A sus 23 años, Pau Miquel se ha consolidado como uno de los corredores más interesantes del ciclismo español contemporáneo, un perfil que combina inteligencia táctica, capacidad de sufrimiento y una progresión silenciosa pero constante dentro de Bahrain Victorious. Nacido en Sant Quirze del Vallès, formado en la estructura de la Fundación Contador y madurado en la élite con una mezcla de disciplina y paciencia, Miquel representa ese tipo de ciclista que no necesita estridencias para hacerse notar: su rendimiento habla por él.
Su evolución en los últimos dos años ha sido especialmente significativa. Ha pasado de ser un corredor de apoyo, fiable en terrenos quebrados y finales nerviosos, a convertirse en un ciclista capaz de disputar victorias en escenarios de alto nivel. La segunda etapa de La Vuelta 2026, donde terminó segundo tras la irrupción de Matthew Brennan, es el ejemplo más reciente de esa transformación. Miquel supo interpretar el final, sobrevivió a los cambios de ritmo y se mantuvo en la zona caliente cuando el grupo se redujo a los más explosivos. Su resultado no fue casualidad: fue la consecuencia de una madurez competitiva que ya venía anunciándose.

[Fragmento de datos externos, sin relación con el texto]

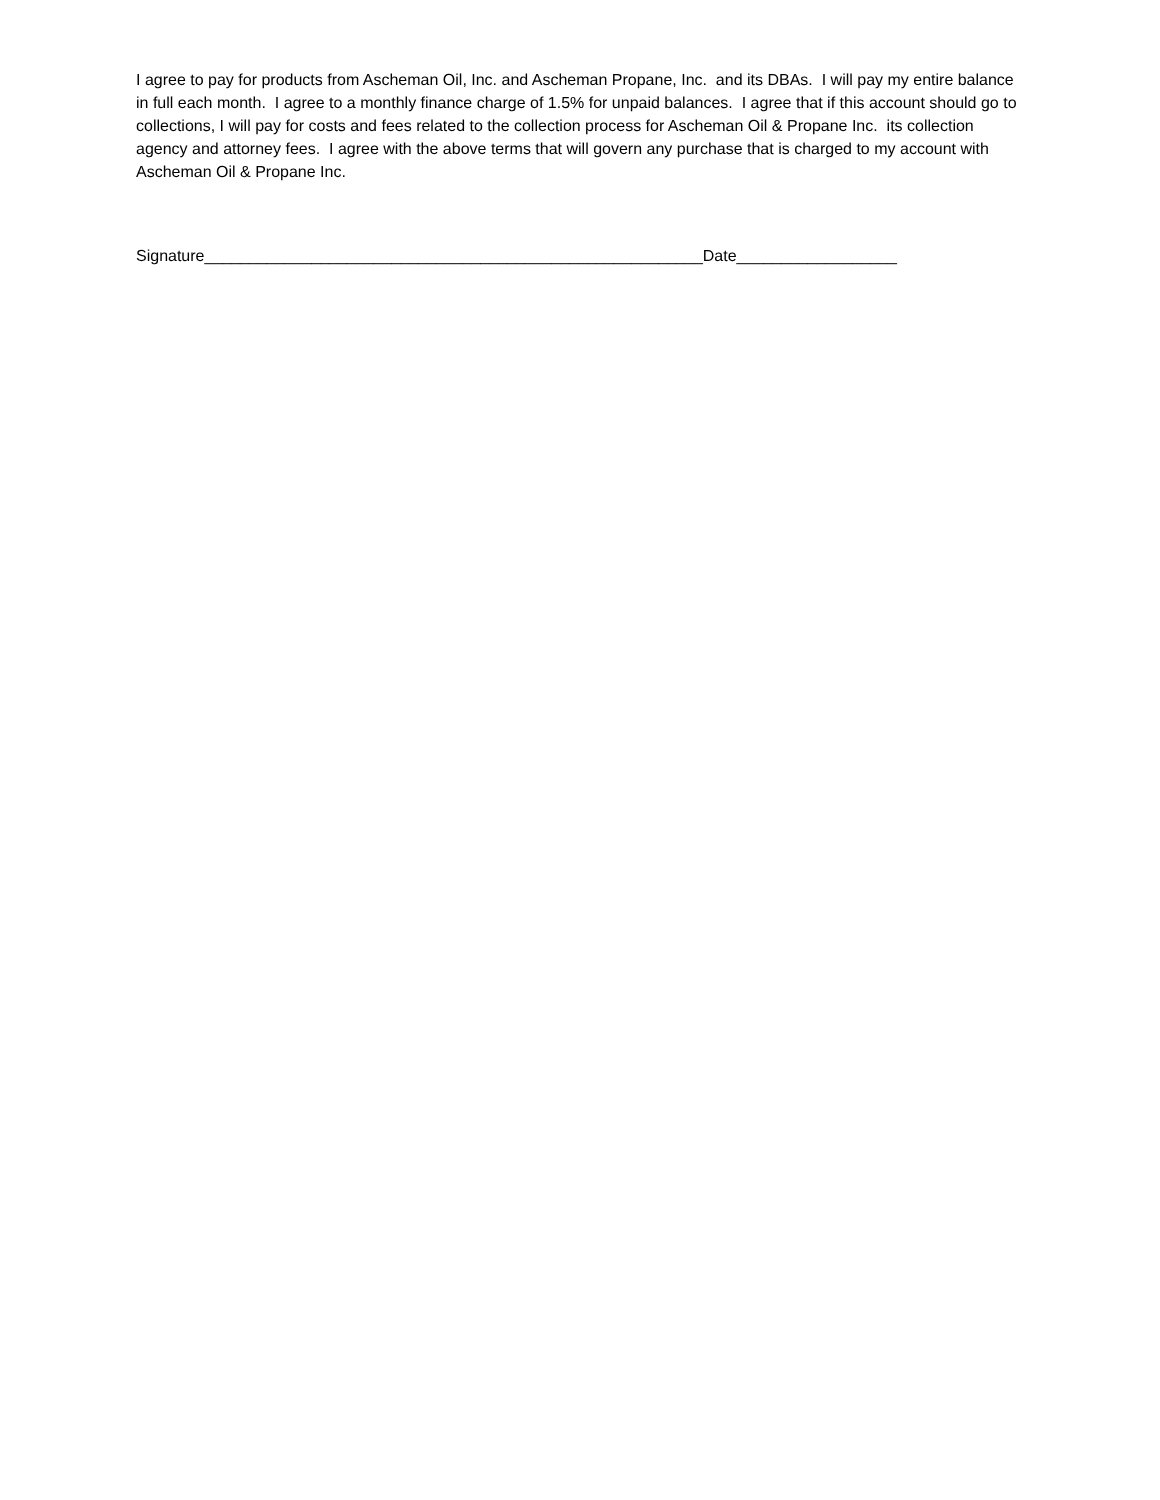I agree to pay for products from Ascheman Oil, Inc. and Ascheman Propane, Inc. and its DBAs. I will pay my entire balance in full each month. I agree to a monthly finance charge of 1.5% for unpaid balances. I agree that if this account should go to collections, I will pay for costs and fees related to the collection process for Ascheman Oil & Propane Inc. its collection agency and attorney fees. I agree with the above terms that will govern any purchase that is charged to my account with Ascheman Oil & Propane Inc.
Signature________________________________________________________Date__________________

En carrera, Miquel destaca por su lectura fina de los momentos clave. No es un corredor que se precipite ni que gaste más de lo necesario. Su estilo se apoya en la regularidad, en la capacidad de sostener esfuerzos prolongados y en una punta de velocidad que, sin ser la de un sprinter puro, le permite rematar cuando la selección previa ha hecho su trabajo. Esa combinación lo convierte en un ciclista especialmente peligroso en etapas de media montaña, finales en repecho y jornadas donde la resistencia pesa más que la explosividad.
Fuera de la competición, Miquel mantiene un perfil discreto, centrado en el trabajo y en la progresión. Su integración en Bahrain Victorious ha sido natural: es un corredor que encaja en estructuras que valoran la disciplina y la capacidad de adaptación. El equipo lo ha ido situando en escenarios cada vez más exigentes, y él ha respondido con resultados que justifican esa confianza.
La sensación general es que Miquel aún no ha tocado techo. Su crecimiento físico, su madurez táctica y su capacidad para aparecer en finales selectivos lo proyectan como un corredor llamado a tener un papel relevante en las grandes vueltas y, sobre todo, en las etapas donde la dureza se mezcla con la incertidumbre. Manosque no fue un destello: fue una confirmación.